As a Hindu, the answer was no (Krisha clarified this point pretty clearly in the Marabharta). As a humanist... well, the issue was less clear cut. Is capital punishment wrong? Is killing in self-defense wrong? Is euthanasia wrong? Is killing during wartime wrong?

For me, the compromise was this: it is, at times, necessary for society to allow killing. We empower police officers and soldiers to do it because we feel it fulfills the greater societal good. I'm more than willing to allow doctors to do it when quality of living drops below what a patient is willing to deal with.

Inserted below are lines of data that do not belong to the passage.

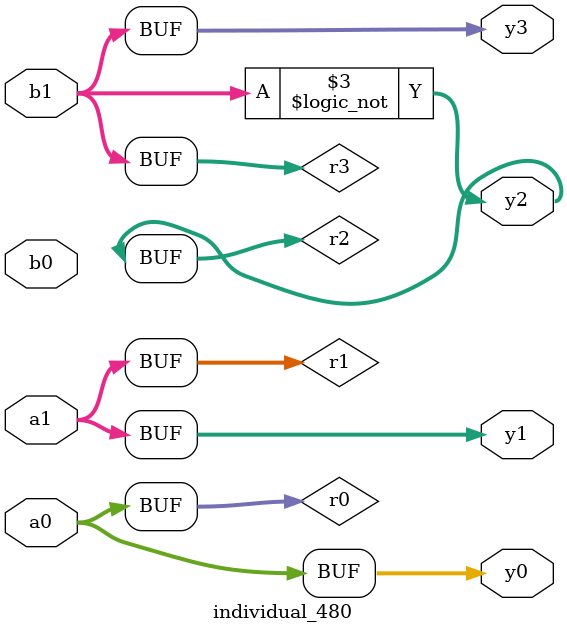
<source format=sv>
module individual_480(input logic [15:0] a1, input logic [15:0] a0, input logic [15:0] b1, input logic [15:0] b0, output logic [15:0] y3, output logic [15:0] y2, output logic [15:0] y1, output logic [15:0] y0);
logic [15:0] r0, r1, r2, r3; 
 always@(*) begin 
	 r0 = a0; r1 = a1; r2 = b0; r3 = b1; 
 	 r2  &=  b0 ;
 	 r2 = ! r3 ;
 	 y3 = r3; y2 = r2; y1 = r1; y0 = r0; 
end
endmodule
</source>
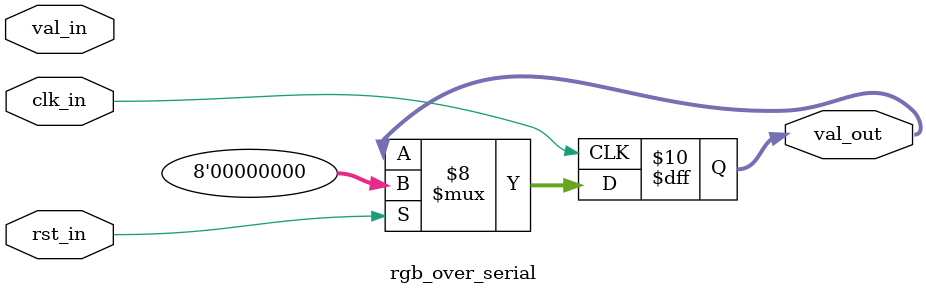
<source format=sv>
module rgb_over_serial(
    input clk_in,
    input rst_in, 
    input [11:0] val_in,
    output logic [7:0] val_out
);

    logic [31:0] count = 0;
    logic [1:0] rgb_count = 0;

    always_ff @(posedge clk_in) begin
        if (rst_in) begin
            //reset
            count <= 0;
            rgb_count <= 0;
            val_out <= 8'b0;
        end else begin
            //check if it should be r, g, or b
            //check if the divisor is right (switch order)
        end
    end

endmodule
</source>
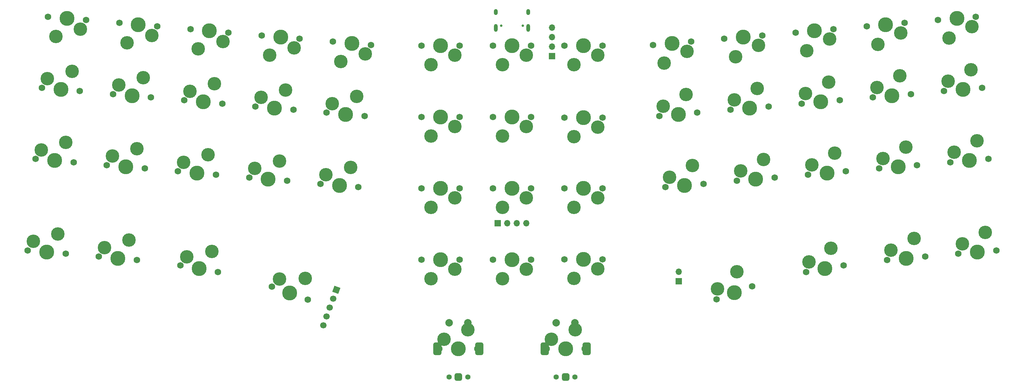
<source format=gbr>
%TF.GenerationSoftware,KiCad,Pcbnew,7.0.9*%
%TF.CreationDate,2024-01-06T21:29:47+01:00*%
%TF.ProjectId,rp2040_base,72703230-3430-45f6-9261-73652e6b6963,rev?*%
%TF.SameCoordinates,Original*%
%TF.FileFunction,Soldermask,Top*%
%TF.FilePolarity,Negative*%
%FSLAX46Y46*%
G04 Gerber Fmt 4.6, Leading zero omitted, Abs format (unit mm)*
G04 Created by KiCad (PCBNEW 7.0.9) date 2024-01-06 21:29:47*
%MOMM*%
%LPD*%
G01*
G04 APERTURE LIST*
G04 Aperture macros list*
%AMRoundRect*
0 Rectangle with rounded corners*
0 $1 Rounding radius*
0 $2 $3 $4 $5 $6 $7 $8 $9 X,Y pos of 4 corners*
0 Add a 4 corners polygon primitive as box body*
4,1,4,$2,$3,$4,$5,$6,$7,$8,$9,$2,$3,0*
0 Add four circle primitives for the rounded corners*
1,1,$1+$1,$2,$3*
1,1,$1+$1,$4,$5*
1,1,$1+$1,$6,$7*
1,1,$1+$1,$8,$9*
0 Add four rect primitives between the rounded corners*
20,1,$1+$1,$2,$3,$4,$5,0*
20,1,$1+$1,$4,$5,$6,$7,0*
20,1,$1+$1,$6,$7,$8,$9,0*
20,1,$1+$1,$8,$9,$2,$3,0*%
%AMHorizOval*
0 Thick line with rounded ends*
0 $1 width*
0 $2 $3 position (X,Y) of the first rounded end (center of the circle)*
0 $4 $5 position (X,Y) of the second rounded end (center of the circle)*
0 Add line between two ends*
20,1,$1,$2,$3,$4,$5,0*
0 Add two circle primitives to create the rounded ends*
1,1,$1,$2,$3*
1,1,$1,$4,$5*%
%AMRotRect*
0 Rectangle, with rotation*
0 The origin of the aperture is its center*
0 $1 length*
0 $2 width*
0 $3 Rotation angle, in degrees counterclockwise*
0 Add horizontal line*
21,1,$1,$2,0,0,$3*%
G04 Aperture macros list end*
%ADD10R,1.700000X1.700000*%
%ADD11O,1.700000X1.700000*%
%ADD12C,1.750000*%
%ADD13C,3.987800*%
%ADD14C,3.600000*%
%ADD15C,1.400000*%
%ADD16RoundRect,0.500000X0.500000X-0.500000X0.500000X0.500000X-0.500000X0.500000X-0.500000X-0.500000X0*%
%ADD17RoundRect,0.550000X0.550000X-1.150000X0.550000X1.150000X-0.550000X1.150000X-0.550000X-1.150000X0*%
%ADD18C,2.000000*%
%ADD19RotRect,1.700000X1.700000X160.000000*%
%ADD20HorizOval,1.700000X0.000000X0.000000X0.000000X0.000000X0*%
%ADD21C,0.650000*%
%ADD22O,1.000000X1.600000*%
%ADD23O,1.000000X2.100000*%
G04 APERTURE END LIST*
D10*
%TO.C,pinout_cirque1*%
X146314000Y-105130600D03*
D11*
X148854000Y-105130600D03*
X151394000Y-105130600D03*
X153934000Y-105130600D03*
%TD*%
D12*
%TO.C,K43*%
X95636442Y-125497085D03*
D13*
X90862803Y-123759623D03*
D12*
X86089164Y-122022161D03*
D14*
X88151305Y-120069707D03*
X94987085Y-119854716D03*
%TD*%
D12*
%TO.C,K25*%
X256446966Y-70637649D03*
D13*
X251386297Y-71080400D03*
D12*
X246325628Y-71523151D03*
D14*
X247369420Y-68882129D03*
X253473880Y-65798355D03*
%TD*%
D12*
%TO.C,K34*%
X164080000Y-95820569D03*
D13*
X169160000Y-95820569D03*
D12*
X174240000Y-95820569D03*
D14*
X172970000Y-98360569D03*
X166620000Y-100900569D03*
%TD*%
D12*
%TO.C,K24*%
X237469457Y-72297966D03*
D13*
X232408788Y-72740717D03*
D12*
X227348119Y-73183468D03*
D14*
X228391911Y-70542446D03*
X234496371Y-67458672D03*
%TD*%
D12*
%TO.C,K44*%
X140902500Y-138683069D03*
D13*
X135822500Y-138683069D03*
D12*
X130742500Y-138683069D03*
D14*
X132012500Y-136143069D03*
X138362500Y-133603069D03*
%TD*%
D12*
%TO.C,K46*%
X145030000Y-114870569D03*
D13*
X150110000Y-114870569D03*
D12*
X155190000Y-114870569D03*
D14*
X153920000Y-117410569D03*
X147570000Y-119950569D03*
%TD*%
D12*
%TO.C,K48*%
X169477500Y-138683069D03*
D13*
X164397500Y-138683069D03*
D12*
X159317500Y-138683069D03*
D14*
X160587500Y-136143069D03*
X166937500Y-133603069D03*
%TD*%
D10*
%TO.C,J4*%
X194580000Y-120585000D03*
D11*
X194580000Y-118045000D03*
%TD*%
D12*
%TO.C,K4*%
X83388369Y-54980774D03*
D13*
X88449038Y-55423525D03*
D12*
X93509707Y-55866276D03*
D14*
X92023164Y-58285923D03*
X85475952Y-60262818D03*
%TD*%
D12*
%TO.C,K13*%
X263642820Y-50885325D03*
D13*
X268703489Y-50442574D03*
D12*
X273764158Y-49999823D03*
D14*
X272720366Y-52640845D03*
X266615906Y-55724619D03*
%TD*%
D12*
%TO.C,K14*%
X34916863Y-69862834D03*
D13*
X29856194Y-69420083D03*
D12*
X24795525Y-68977332D03*
D14*
X26282068Y-66557685D03*
X32829280Y-64580790D03*
%TD*%
D12*
%TO.C,K18*%
X110826899Y-76504102D03*
D13*
X105766230Y-76061351D03*
D12*
X100705561Y-75618600D03*
D14*
X102192104Y-73198953D03*
X108739316Y-71222058D03*
%TD*%
D12*
%TO.C,K47*%
X164080000Y-114801579D03*
D13*
X169160000Y-114801579D03*
D12*
X174240000Y-114801579D03*
D14*
X172970000Y-117341579D03*
X166620000Y-119881579D03*
%TD*%
D12*
%TO.C,K1*%
X26455842Y-49999823D03*
D13*
X31516511Y-50442574D03*
D12*
X36577180Y-50885325D03*
D14*
X35090637Y-53304972D03*
X28543425Y-55281867D03*
%TD*%
D15*
%TO.C,SW3*%
X166897500Y-146183069D03*
X161897500Y-146183069D03*
D16*
X164397500Y-146183069D03*
D17*
X169997500Y-138683069D03*
X158797500Y-138683069D03*
D18*
X161897500Y-131683069D03*
X166897500Y-131683069D03*
%TD*%
D12*
%TO.C,K16*%
X72871881Y-73183468D03*
D13*
X67811212Y-72740717D03*
D12*
X62750543Y-72297966D03*
D14*
X64237086Y-69878319D03*
X70784298Y-67901424D03*
%TD*%
D12*
%TO.C,K37*%
X239129774Y-91275475D03*
D13*
X234069105Y-91718226D03*
D12*
X229008436Y-92160977D03*
D14*
X230052228Y-89519955D03*
X236156688Y-86436181D03*
%TD*%
D19*
%TO.C,J1*%
X103294925Y-122882723D03*
D20*
X102426194Y-125269542D03*
X101557463Y-127656362D03*
X100688732Y-130043181D03*
X99820000Y-132430000D03*
%TD*%
D12*
%TO.C,K45*%
X125980000Y-114870569D03*
D13*
X131060000Y-114870569D03*
D12*
X136140000Y-114870569D03*
D14*
X134870000Y-117410569D03*
X128520000Y-119950569D03*
%TD*%
D12*
%TO.C,K5*%
X102365878Y-56641091D03*
D13*
X107426547Y-57083842D03*
D12*
X112487216Y-57526593D03*
D14*
X111000673Y-59946240D03*
X104453461Y-61923135D03*
%TD*%
D12*
%TO.C,K2*%
X45433351Y-51660140D03*
D13*
X50494020Y-52102891D03*
D12*
X55554689Y-52545642D03*
D14*
X54068146Y-54965289D03*
X47520934Y-56942184D03*
%TD*%
D12*
%TO.C,K20*%
X145030000Y-76770569D03*
D13*
X150110000Y-76770569D03*
D12*
X155190000Y-76770569D03*
D14*
X153920000Y-79310569D03*
X147570000Y-81850569D03*
%TD*%
D12*
%TO.C,K36*%
X220152265Y-92935792D03*
D13*
X215091596Y-93378543D03*
D12*
X210030927Y-93821294D03*
D14*
X211074719Y-91180272D03*
X217179179Y-88096498D03*
%TD*%
D12*
%TO.C,K12*%
X244665311Y-52545642D03*
D13*
X249725980Y-52102891D03*
D12*
X254786649Y-51660140D03*
D14*
X253742857Y-54301162D03*
X247638397Y-57384936D03*
%TD*%
D12*
%TO.C,K42*%
X71723993Y-118138647D03*
D13*
X66721170Y-117256514D03*
D12*
X61718347Y-116374381D03*
D14*
X63410119Y-114093503D03*
X70104714Y-112694757D03*
%TD*%
D12*
%TO.C,K32*%
X125980000Y-95820569D03*
D13*
X131060000Y-95820569D03*
D12*
X136140000Y-95820569D03*
D14*
X134870000Y-98360569D03*
X128520000Y-100900569D03*
%TD*%
D12*
%TO.C,K10*%
X206710293Y-55866276D03*
D13*
X211770962Y-55423525D03*
D12*
X216831631Y-54980774D03*
D14*
X215787839Y-57621796D03*
X209683379Y-60705570D03*
%TD*%
D12*
%TO.C,K50*%
X238501653Y-116374381D03*
D13*
X233498830Y-117256514D03*
D12*
X228496007Y-118138647D03*
D14*
X229305646Y-115416702D03*
X235118109Y-111812624D03*
%TD*%
D12*
%TO.C,K49*%
X214155218Y-121964117D03*
D13*
X209381579Y-123701579D03*
D12*
X204607940Y-125439041D03*
D14*
X204932619Y-122617856D03*
X210030936Y-118059209D03*
%TD*%
D12*
%TO.C,K35*%
X201174756Y-94596109D03*
D13*
X196114087Y-95038860D03*
D12*
X191053418Y-95481611D03*
D14*
X192097210Y-92840589D03*
X198201670Y-89756815D03*
%TD*%
D21*
%TO.C,J0*%
X147211579Y-52411579D03*
X152991579Y-52411579D03*
D22*
X145781579Y-48761579D03*
D23*
X145781579Y-52941579D03*
D22*
X154421579Y-48761579D03*
D23*
X154421579Y-52941579D03*
%TD*%
D12*
%TO.C,K23*%
X218491948Y-73958283D03*
D13*
X213431279Y-74401034D03*
D12*
X208370610Y-74843785D03*
D14*
X209414402Y-72202763D03*
X215518862Y-69118989D03*
%TD*%
D12*
%TO.C,K27*%
X33256546Y-88840343D03*
D13*
X28195877Y-88397592D03*
D12*
X23135208Y-87954841D03*
D14*
X24621751Y-85535194D03*
X31168963Y-83558299D03*
%TD*%
D12*
%TO.C,K30*%
X90189073Y-93821294D03*
D13*
X85128404Y-93378543D03*
D12*
X80067735Y-92935792D03*
D14*
X81554278Y-90516145D03*
X88101490Y-88539250D03*
%TD*%
D10*
%TO.C,USB_breakout1*%
X160800000Y-60530000D03*
D11*
X160800000Y-57990000D03*
X160800000Y-55450000D03*
X160800000Y-52910000D03*
%TD*%
D12*
%TO.C,K19*%
X125980000Y-76770569D03*
D13*
X131060000Y-76770569D03*
D12*
X136140000Y-76770569D03*
D14*
X134870000Y-79310569D03*
X128520000Y-81850569D03*
%TD*%
D12*
%TO.C,K33*%
X145030000Y-95820569D03*
D13*
X150110000Y-95820569D03*
D12*
X155190000Y-95820569D03*
D14*
X153920000Y-98360569D03*
X147570000Y-100900569D03*
%TD*%
D12*
%TO.C,K7*%
X145030000Y-57720569D03*
D13*
X150110000Y-57720569D03*
D12*
X155190000Y-57720569D03*
D14*
X153920000Y-60260569D03*
X147570000Y-62800569D03*
%TD*%
D12*
%TO.C,K6*%
X125980000Y-57720569D03*
D13*
X131060000Y-57720569D03*
D12*
X136140000Y-57720569D03*
D14*
X134870000Y-60260569D03*
X128520000Y-62800569D03*
%TD*%
D12*
%TO.C,K39*%
X277084792Y-87954841D03*
D13*
X272024123Y-88397592D03*
D12*
X266963454Y-88840343D03*
D14*
X268007246Y-86199321D03*
X274111706Y-83115547D03*
%TD*%
D12*
%TO.C,K31*%
X109166582Y-95481611D03*
D13*
X104105913Y-95038860D03*
D12*
X99045244Y-94596109D03*
D14*
X100531787Y-92176462D03*
X107078999Y-90199567D03*
%TD*%
D12*
%TO.C,K3*%
X64410860Y-53320457D03*
D13*
X69471529Y-53763208D03*
D12*
X74532198Y-54205959D03*
D14*
X73045655Y-56625606D03*
X66498443Y-58602501D03*
%TD*%
D12*
%TO.C,K41*%
X50096561Y-114932335D03*
D13*
X45035892Y-114489584D03*
D12*
X39975223Y-114046833D03*
D14*
X41461766Y-111627186D03*
X48008978Y-109650291D03*
%TD*%
D12*
%TO.C,K22*%
X199514439Y-75618600D03*
D13*
X194453770Y-76061351D03*
D12*
X189393101Y-76504102D03*
D14*
X190436893Y-73863080D03*
X196541353Y-70779306D03*
%TD*%
D12*
%TO.C,K40*%
X31132248Y-113284330D03*
D13*
X26071579Y-112841579D03*
D12*
X21010910Y-112398828D03*
D14*
X22497453Y-109979181D03*
X29044665Y-108002286D03*
%TD*%
D12*
%TO.C,K15*%
X53894372Y-71523151D03*
D13*
X48833703Y-71080400D03*
D12*
X43773034Y-70637649D03*
D14*
X45259577Y-68218002D03*
X51806789Y-66241107D03*
%TD*%
D12*
%TO.C,K17*%
X91849390Y-74843785D03*
D13*
X86788721Y-74401034D03*
D12*
X81728052Y-73958283D03*
D14*
X83214595Y-71538636D03*
X89761807Y-69561741D03*
%TD*%
D12*
%TO.C,K21*%
X164080000Y-76941579D03*
D13*
X169160000Y-76941579D03*
D12*
X174240000Y-76941579D03*
D14*
X172970000Y-79481579D03*
X166620000Y-82021579D03*
%TD*%
D12*
%TO.C,K52*%
X279222287Y-112386516D03*
D13*
X274161618Y-112829267D03*
D12*
X269100949Y-113272018D03*
D14*
X270144741Y-110630996D03*
X276249201Y-107547222D03*
%TD*%
D12*
%TO.C,K38*%
X258107283Y-89615158D03*
D13*
X253046614Y-90057909D03*
D12*
X247985945Y-90500660D03*
D14*
X249029737Y-87859638D03*
X255134197Y-84775864D03*
%TD*%
D15*
%TO.C,SW1*%
X138322500Y-146183069D03*
X133322500Y-146183069D03*
D16*
X135822500Y-146183069D03*
D17*
X141422500Y-138683069D03*
X130222500Y-138683069D03*
D18*
X133322500Y-131683069D03*
X138322500Y-131683069D03*
%TD*%
D12*
%TO.C,K51*%
X260244778Y-114046833D03*
D13*
X255184109Y-114489584D03*
D12*
X250123440Y-114932335D03*
D14*
X251167232Y-112291313D03*
X257271692Y-109207539D03*
%TD*%
D12*
%TO.C,K29*%
X71211564Y-92160977D03*
D13*
X66150895Y-91718226D03*
D12*
X61090226Y-91275475D03*
D14*
X62576769Y-88855828D03*
X69123981Y-86878933D03*
%TD*%
D12*
%TO.C,K8*%
X164080000Y-57720569D03*
D13*
X169160000Y-57720569D03*
D12*
X174240000Y-57720569D03*
D14*
X172970000Y-60260569D03*
X166620000Y-62800569D03*
%TD*%
D12*
%TO.C,K28*%
X52234055Y-90500660D03*
D13*
X47173386Y-90057909D03*
D12*
X42112717Y-89615158D03*
D14*
X43599260Y-87195511D03*
X50146472Y-85218616D03*
%TD*%
D12*
%TO.C,K11*%
X225687802Y-54205959D03*
D13*
X230748471Y-53763208D03*
D12*
X235809140Y-53320457D03*
D14*
X234765348Y-55961479D03*
X228660888Y-59045253D03*
%TD*%
D12*
%TO.C,K26*%
X275424475Y-68977332D03*
D13*
X270363806Y-69420083D03*
D12*
X265303137Y-69862834D03*
D14*
X266346929Y-67221812D03*
X272451389Y-64138038D03*
%TD*%
D12*
%TO.C,K9*%
X187710910Y-57526593D03*
D13*
X192771579Y-57083842D03*
D12*
X197832248Y-56641091D03*
D14*
X196788456Y-59282113D03*
X190683996Y-62365887D03*
%TD*%
M02*

</source>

Abortion should remain legal for the same reason-- there is a societal cost that we're unwilling to bear should it be illegal, and so we allow what might be murder, if the individual is willing to bear that burden.


8:33 PM  
Blogger Megan said...

I think that's very similar to Little's point (or at least, my interpretation of Little, and why I find her writing so appealing). The question of whether or not abortion is murder is a dissatisfying approach because it omits the fact that the embryo's right to life is inextricably linked to a woman's physical boundaries and identity as a person. So just as my right to life means you can't randomly stab me on the street (or rather, you are able to, but it is illegal) but you could legally kill me in self-defense were I to attack you. Perhaps there is a more 'morally agreeable' way to determine if/when an embryo has a right to life (or not) and if/when a woman has a duty to gestate (or not) in much the same contextualized way that our society determines when murder is legal/morally acceptable. However, again, this analogy is incomplete since murder involves two distinct and independent people and gestation does not.

9:25 PM  
Anonymous Anonymous said...

I understand your position of 'personally pro-life/publically pro-choice' because I also have a hard time trying to define my exact stance towards abortion. On one hand, I wouldn't protest in front of a clinic or run a guilt trip on any woman that has had an abortion but on the other hand I view abortion as morally wrong in most cases and don't want to ever pay for another womans abortion ( which is why I can't be supportive of some feminist organizations such as NOW that advocate for public funding of abortion as if it is a regular healthcare expenditure).

I figure I can call myself a reluctant pro-choicer who might be a pro-lifer at heart.